◆ Work order: Put the stretch of the listing from its start through the line containing "nieruchomości, miało charakter użyczenia." into a numbered list with one line per item, leaving out any blank lines.

◆ Records for this exercise:
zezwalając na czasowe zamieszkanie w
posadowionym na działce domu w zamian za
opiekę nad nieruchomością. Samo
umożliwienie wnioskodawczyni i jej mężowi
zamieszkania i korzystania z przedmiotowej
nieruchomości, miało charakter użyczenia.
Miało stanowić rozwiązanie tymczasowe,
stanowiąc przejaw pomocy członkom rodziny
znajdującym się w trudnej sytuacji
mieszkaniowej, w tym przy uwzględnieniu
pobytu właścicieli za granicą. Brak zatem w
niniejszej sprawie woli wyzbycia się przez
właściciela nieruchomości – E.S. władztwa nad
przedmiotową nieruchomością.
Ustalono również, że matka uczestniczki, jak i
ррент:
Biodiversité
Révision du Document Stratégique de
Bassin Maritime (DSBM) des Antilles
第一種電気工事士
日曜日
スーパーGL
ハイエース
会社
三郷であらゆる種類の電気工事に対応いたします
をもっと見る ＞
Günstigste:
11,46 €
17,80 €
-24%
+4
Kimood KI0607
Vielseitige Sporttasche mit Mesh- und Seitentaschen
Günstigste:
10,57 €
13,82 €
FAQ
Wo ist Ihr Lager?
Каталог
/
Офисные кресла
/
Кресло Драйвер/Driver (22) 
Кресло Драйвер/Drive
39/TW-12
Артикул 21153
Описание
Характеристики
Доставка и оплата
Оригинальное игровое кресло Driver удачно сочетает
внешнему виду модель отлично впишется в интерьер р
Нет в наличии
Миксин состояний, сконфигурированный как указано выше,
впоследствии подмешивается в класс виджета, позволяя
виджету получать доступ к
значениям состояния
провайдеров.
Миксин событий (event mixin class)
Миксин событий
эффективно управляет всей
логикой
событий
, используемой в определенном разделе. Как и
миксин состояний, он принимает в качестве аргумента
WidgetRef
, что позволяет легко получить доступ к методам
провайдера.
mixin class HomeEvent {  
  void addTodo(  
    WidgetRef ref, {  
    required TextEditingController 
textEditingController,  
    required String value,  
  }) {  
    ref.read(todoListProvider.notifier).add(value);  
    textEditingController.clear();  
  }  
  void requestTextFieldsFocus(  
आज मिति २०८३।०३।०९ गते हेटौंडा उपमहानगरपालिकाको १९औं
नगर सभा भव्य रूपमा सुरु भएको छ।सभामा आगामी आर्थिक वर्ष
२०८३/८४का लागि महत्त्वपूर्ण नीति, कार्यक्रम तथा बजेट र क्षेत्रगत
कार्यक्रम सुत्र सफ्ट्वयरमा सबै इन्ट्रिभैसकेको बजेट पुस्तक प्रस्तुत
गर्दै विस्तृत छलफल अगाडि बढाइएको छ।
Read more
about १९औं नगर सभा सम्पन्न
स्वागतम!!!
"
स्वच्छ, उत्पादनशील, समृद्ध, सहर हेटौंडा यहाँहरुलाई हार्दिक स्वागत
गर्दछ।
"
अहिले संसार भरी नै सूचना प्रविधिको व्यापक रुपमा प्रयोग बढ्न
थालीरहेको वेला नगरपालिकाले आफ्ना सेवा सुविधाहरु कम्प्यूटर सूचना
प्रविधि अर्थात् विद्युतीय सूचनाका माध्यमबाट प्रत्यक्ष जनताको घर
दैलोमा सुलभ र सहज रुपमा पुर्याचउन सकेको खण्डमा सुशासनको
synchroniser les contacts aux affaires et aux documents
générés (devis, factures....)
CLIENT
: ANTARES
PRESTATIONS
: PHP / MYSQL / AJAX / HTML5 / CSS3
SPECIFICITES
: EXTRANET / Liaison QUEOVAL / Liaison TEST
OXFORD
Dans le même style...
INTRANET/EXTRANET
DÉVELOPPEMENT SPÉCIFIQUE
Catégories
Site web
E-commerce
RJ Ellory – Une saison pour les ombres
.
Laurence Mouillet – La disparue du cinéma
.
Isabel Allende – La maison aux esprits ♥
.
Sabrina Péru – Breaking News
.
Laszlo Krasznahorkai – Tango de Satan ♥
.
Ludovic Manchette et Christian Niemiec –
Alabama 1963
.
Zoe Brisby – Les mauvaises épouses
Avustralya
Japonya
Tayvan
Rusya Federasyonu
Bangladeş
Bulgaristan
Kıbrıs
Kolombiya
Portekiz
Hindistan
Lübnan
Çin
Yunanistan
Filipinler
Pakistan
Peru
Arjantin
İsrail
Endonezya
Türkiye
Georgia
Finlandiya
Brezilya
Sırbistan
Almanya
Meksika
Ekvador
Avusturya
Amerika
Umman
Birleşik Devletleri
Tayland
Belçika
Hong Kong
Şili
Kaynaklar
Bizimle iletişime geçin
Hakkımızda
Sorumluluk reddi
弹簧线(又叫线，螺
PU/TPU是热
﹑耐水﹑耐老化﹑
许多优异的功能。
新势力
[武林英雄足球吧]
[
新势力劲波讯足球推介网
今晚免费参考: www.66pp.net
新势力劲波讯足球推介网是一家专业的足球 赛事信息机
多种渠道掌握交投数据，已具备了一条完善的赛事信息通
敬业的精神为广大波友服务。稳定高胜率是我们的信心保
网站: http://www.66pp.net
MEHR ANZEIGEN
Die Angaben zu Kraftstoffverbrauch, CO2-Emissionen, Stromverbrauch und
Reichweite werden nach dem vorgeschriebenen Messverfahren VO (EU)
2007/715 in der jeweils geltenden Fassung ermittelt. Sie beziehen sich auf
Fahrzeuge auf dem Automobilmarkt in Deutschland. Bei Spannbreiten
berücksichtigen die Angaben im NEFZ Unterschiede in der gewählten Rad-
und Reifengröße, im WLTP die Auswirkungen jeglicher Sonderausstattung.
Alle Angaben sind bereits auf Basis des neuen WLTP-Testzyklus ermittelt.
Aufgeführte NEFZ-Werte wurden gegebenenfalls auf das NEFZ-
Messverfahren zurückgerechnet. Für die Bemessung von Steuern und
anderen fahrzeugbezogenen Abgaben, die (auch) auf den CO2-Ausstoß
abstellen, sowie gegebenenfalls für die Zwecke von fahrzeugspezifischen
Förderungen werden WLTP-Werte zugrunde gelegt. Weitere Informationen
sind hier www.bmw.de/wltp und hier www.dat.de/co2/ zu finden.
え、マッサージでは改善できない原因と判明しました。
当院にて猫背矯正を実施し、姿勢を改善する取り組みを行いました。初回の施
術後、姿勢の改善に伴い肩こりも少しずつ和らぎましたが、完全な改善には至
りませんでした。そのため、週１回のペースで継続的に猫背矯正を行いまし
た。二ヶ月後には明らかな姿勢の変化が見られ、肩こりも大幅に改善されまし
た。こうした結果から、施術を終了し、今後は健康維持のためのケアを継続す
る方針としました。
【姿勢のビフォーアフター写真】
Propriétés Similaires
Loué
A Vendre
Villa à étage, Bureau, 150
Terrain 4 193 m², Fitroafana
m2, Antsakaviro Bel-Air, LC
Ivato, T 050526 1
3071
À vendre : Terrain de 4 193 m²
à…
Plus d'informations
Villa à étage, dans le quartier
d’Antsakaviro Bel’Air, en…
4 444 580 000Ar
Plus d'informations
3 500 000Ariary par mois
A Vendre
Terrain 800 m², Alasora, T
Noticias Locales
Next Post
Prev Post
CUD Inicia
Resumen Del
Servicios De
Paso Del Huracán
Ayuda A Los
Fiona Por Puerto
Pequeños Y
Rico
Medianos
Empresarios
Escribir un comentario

◆ Solution to the problem:
1. zezwalając na czasowe zamieszkanie w
2. posadowionym na działce domu w zamian za
3. opiekę nad nieruchomością. Samo
4. umożliwienie wnioskodawczyni i jej mężowi
5. zamieszkania i korzystania z przedmiotowej
6. nieruchomości, miało charakter użyczenia.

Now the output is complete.